Julian Lerner's Cover Shows How Far Korean Music's Influence Has Actually Spread
By Chyenne Tatum
Rising American singer Julian Lerner is gaining buzz among Korean listeners for his English remake of the popular 1999 Korean ballad, “Geudaeman Itdamyeon,” which, in English, means, “If Only I Had You.” In his latest single, “Even If,” the 18-year-old reimagines the ‘90s original as a nostalgic dance-pop track rather than a ballad, giving it a modern twist while still maintaining the longing in its arrangement and lyrics. Considering K-pop has drawn from Western music since its inception, having that influence flow in the opposite direction is resonating with people far beyond what the singer anticipated.
Tracing back to Seo Taiji and Boys in the '90s, Korean music began incorporating genres such as hip-hop, techno, and rock to modernise South Korea's music scene. SM Entertainment founder and former CEO Lee Soo-man was similarly drawn to Motown artists and figures like Michael Jackson while studying in California. Drawing on what he'd absorbed of American music and pop culture, Lee returned home in 1985 and began working as a DJ and presenter, eventually founding SM Entertainment in 1995 and becoming one of the primary forces bringing R&B, funk, dance, pop, and hip-hop to Korea's teenage demographic.
K-pop's interest in Western music has never wavered since, continuously adapting what's popular overseas to fit a Korean context. Even ballads – now a staple genre distinct from the typical K-pop sound – have Western roots, drawing from soul and R&B and popularised by artists like Lionel Richie and Barbra Streisand. Trot, often considered Korea's most distinctly national genre, carries Japanese, American, and European influences of its own.
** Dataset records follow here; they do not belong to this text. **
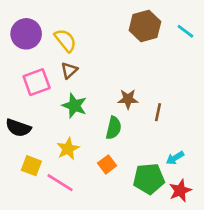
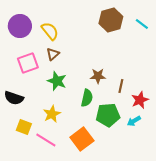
orange square: (107, 164) -> (82, 139), moved, size x1.6
green pentagon: (149, 179) -> (108, 115), moved
red star: (180, 191) -> (140, 100), moved

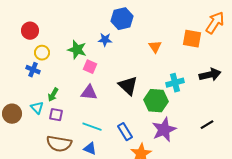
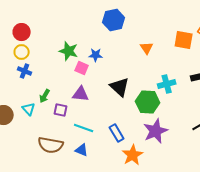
blue star: (105, 40) -> (96, 55), moved
yellow circle: (42, 53) -> (22, 52), moved
purple square: (56, 115) -> (61, 110), moved

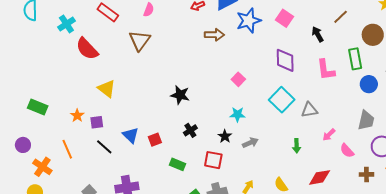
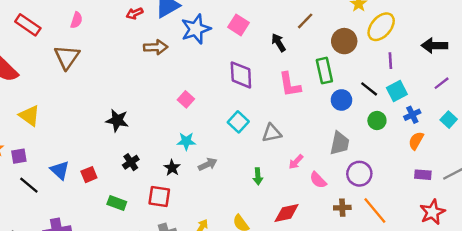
cyan square: (282, 100) -> (238, 122), size x0.7
gray arrow: (250, 143) -> (208, 164), moved

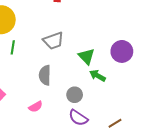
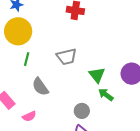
gray semicircle: (45, 75) -> (40, 87), moved, turned -42
pink semicircle: (36, 107) -> (29, 116), moved

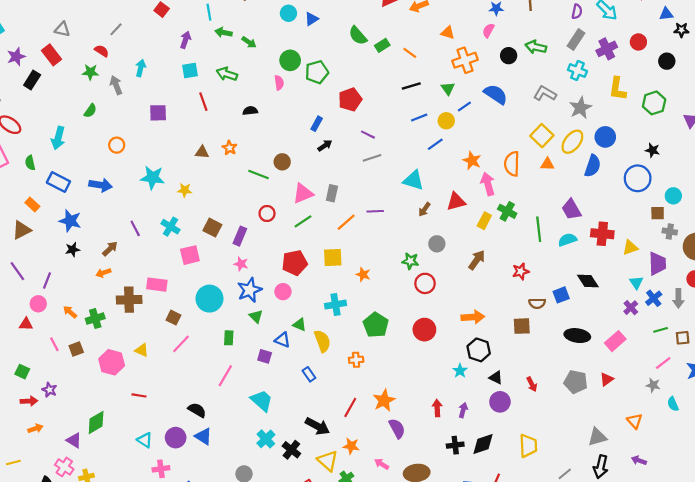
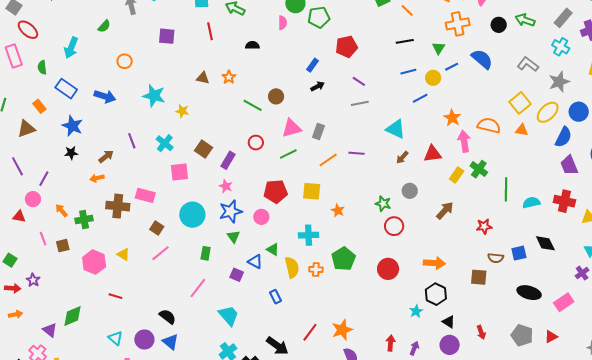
orange semicircle: (512, 164) -> (489, 125), turned 95
purple trapezoid: (571, 209) -> (569, 165), moved
orange cross: (356, 360) -> (316, 269), moved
Nearly every major form of popular Korean music since the 1950s has intersected with Western music in some way.
Korean ballads, however, carry a distinctly cultural touch that transforms their American origins into something that feels authentically different. For many Koreans, this is the music they grew up on throughout the 1980s and '90s, passed down through their parents. That's part of why the response to Julian Lerner's remake has been so warm. Originally performed by Korean duo Ilgiyebo (Korean for Weather Forecast) in 1999, "If Only I Had You" has been remade several times since – by rock group Loveholics in 2006, as an OST for the webtoon Soulmates of Past Life in 2022, and by rock band Nerd Connection in 2023. Lerner's "Even If" marks the first time a Western artist has reinterpreted it, approaching the ballad from entirely outside the tradition it came from.
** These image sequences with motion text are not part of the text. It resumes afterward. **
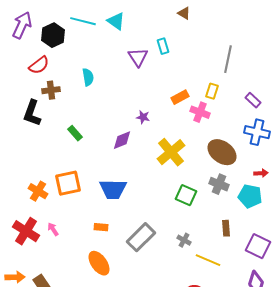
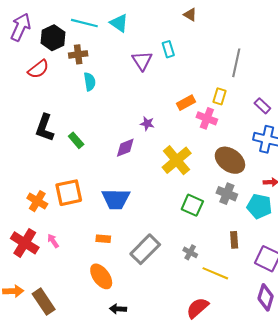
brown cross: (51, 90) -> (78, 54), moved
black L-shape: (32, 113) -> (45, 128), moved

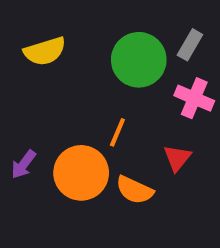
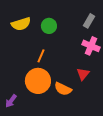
green circle: (139, 60) -> (49, 26), moved, size x0.6
orange line: (117, 132) -> (41, 56), moved
purple arrow: (23, 164) -> (11, 101), moved

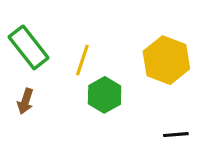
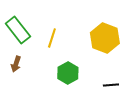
green hexagon: (105, 95) -> (68, 73), moved

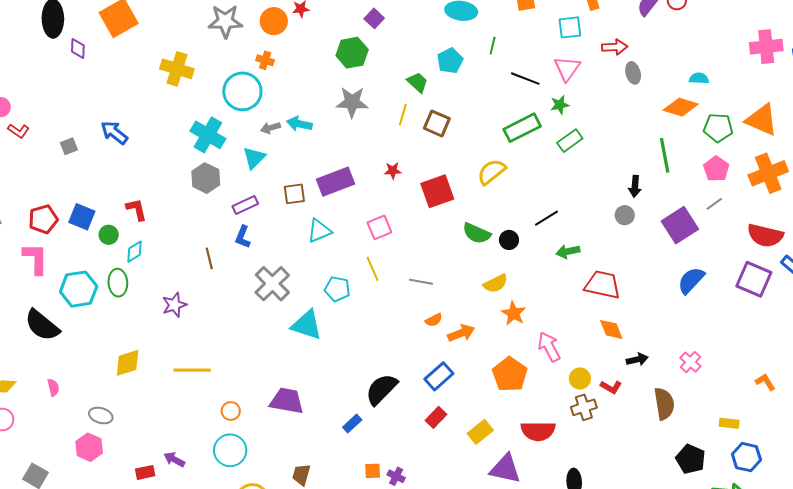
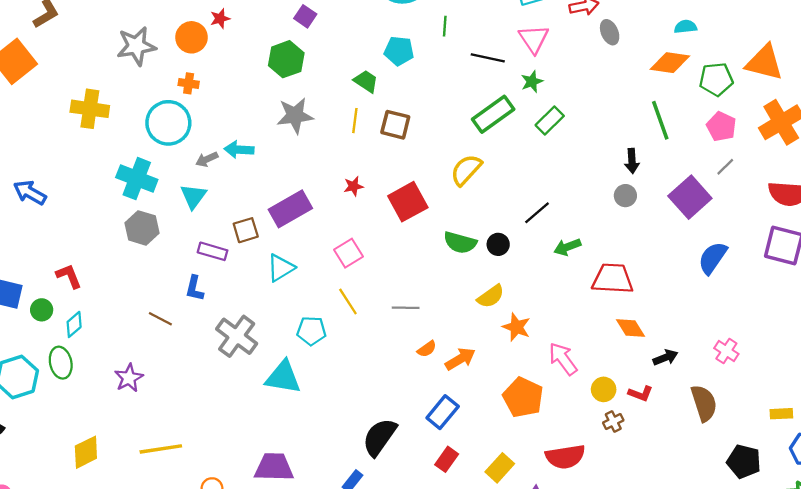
cyan pentagon: (450, 61) -> (399, 51), turned -30
purple rectangle: (245, 205) -> (213, 251), moved, turned 50
brown line: (209, 258) -> (160, 319), turned -40
brown cross: (584, 407) -> (613, 422), size x0.7

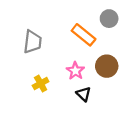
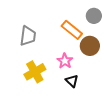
brown circle: (107, 66) -> (90, 46), moved
yellow cross: (41, 84) -> (35, 72), size x1.5

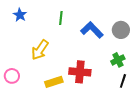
Before his music career, Lerner had his first acting role in the 2017 Christmas comedy Pottersville, followed by the 2021 Netflix film Yes Day and Disney Channel's Zombies 4: Dawn of the Vampires in 2025. "Even If" marks his fourth single since shifting focus toward music.
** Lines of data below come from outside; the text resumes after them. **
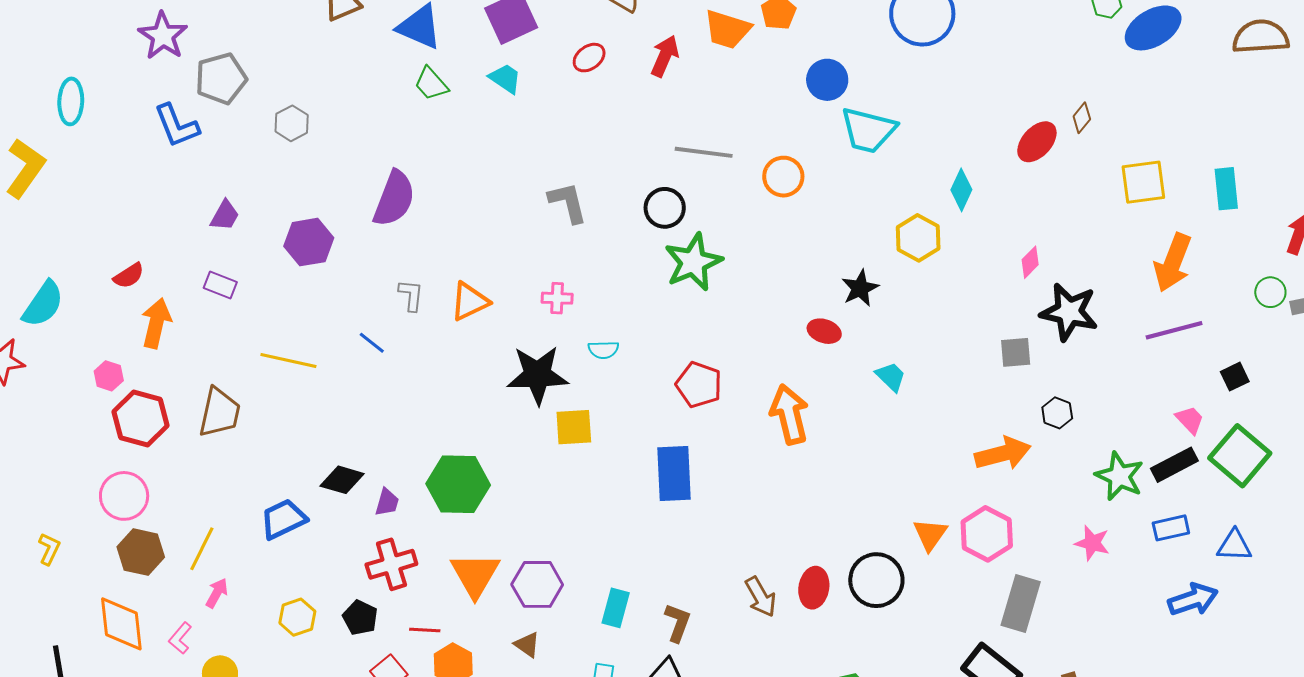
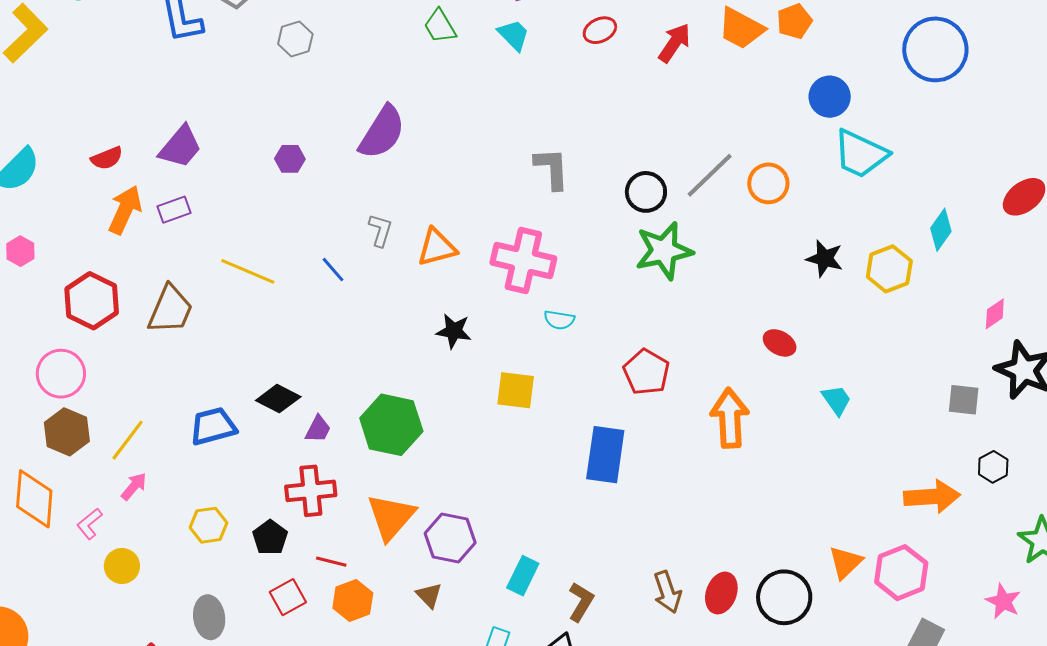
gray line: (704, 152) -> (710, 175), moved, turned -62
purple trapezoid: (225, 215) -> (180, 147), moved, size x1.4
purple hexagon: (309, 242) -> (290, 159), size x0.6
purple rectangle: (220, 285) -> (174, 210), moved, turned -52
black star: (860, 288) -> (825, 259), moved, turned 30
pink cross: (557, 298) -> (523, 261), size x2.0
black star: (538, 375) -> (454, 331), moved, size x0.6
pink hexagon: (109, 376) -> (20, 251), moved

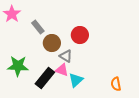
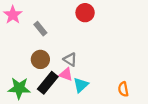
red circle: (80, 35) -> (85, 13), moved
brown circle: (52, 43) -> (40, 59), moved
green star: (18, 66) -> (19, 88), moved

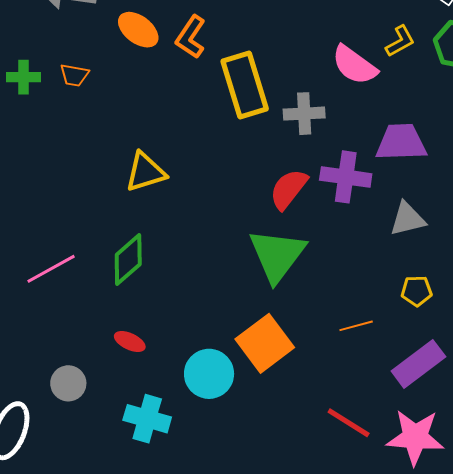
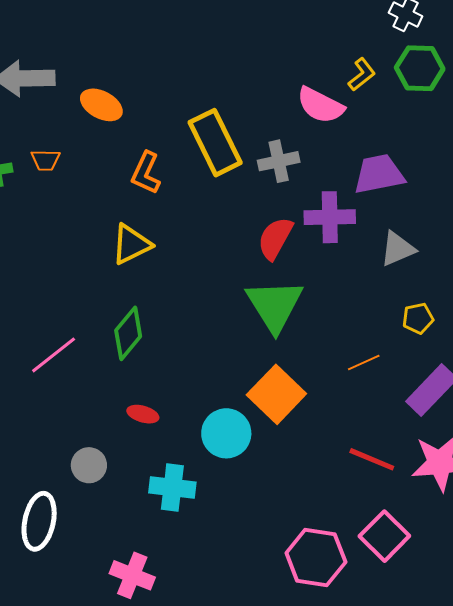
orange L-shape: (191, 37) -> (146, 173), moved

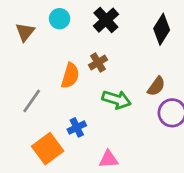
Korean response to the remake has been notably warm. One YouTube commenter praised the arrangement for preserving the original's feel while giving it pop sensibility, calling it the most perfect reinterpretation they'd heard in years. Another noted how unusual it felt to see a Korean song reimagined by an artist from outside Korea, thanking Lerner for the gesture.
K-pop songs sampling or interpolating Western music are nothing new – LE SSERAFIM's "BOOMPALA" recently sampled "Macarena," and MEOVV's "DDI RO RI" reaches back further still, reworking Bach's "Toccata and Fugue in D minor." Lerner's choice runs the reverse direction, and it isn't incidental. He's been vocal about his appreciation for K-pop, posting reaction content and covers of TWICE in the past – this is a fan's intentional engagement with the genre, not a random fusion.
With K-pop's mainstream presence growing and Kpop Demon Hunters drawing global attention, more people are looking to South Korea for inspiration – a sign that the country's influence on global music consumption is starting to flow both ways. Lerner's nod to the past makes the same point from a different angle: K-pop as it exists today is inseparable from the decades of musical exchange that built it.